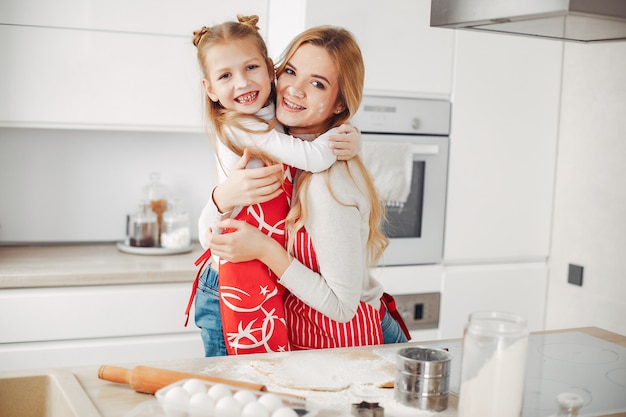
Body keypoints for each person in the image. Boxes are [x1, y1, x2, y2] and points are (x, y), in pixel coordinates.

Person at [204, 25, 411, 350]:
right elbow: (208, 237)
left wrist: (263, 249)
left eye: (317, 83)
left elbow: (342, 307)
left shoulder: (326, 182)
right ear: (277, 73)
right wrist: (220, 198)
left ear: (340, 103)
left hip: (354, 334)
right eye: (291, 72)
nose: (293, 91)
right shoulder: (274, 132)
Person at [188, 16, 362, 356]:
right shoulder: (241, 125)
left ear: (270, 70)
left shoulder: (273, 115)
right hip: (228, 277)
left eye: (251, 67)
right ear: (210, 89)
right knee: (238, 392)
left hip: (258, 272)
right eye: (225, 76)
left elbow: (310, 136)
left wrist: (354, 136)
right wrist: (347, 135)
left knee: (261, 385)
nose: (241, 83)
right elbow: (313, 156)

__Work item__.
Find out how many lines in the listing contain the string "shoulder". Give the number alone.

__Task result__.
4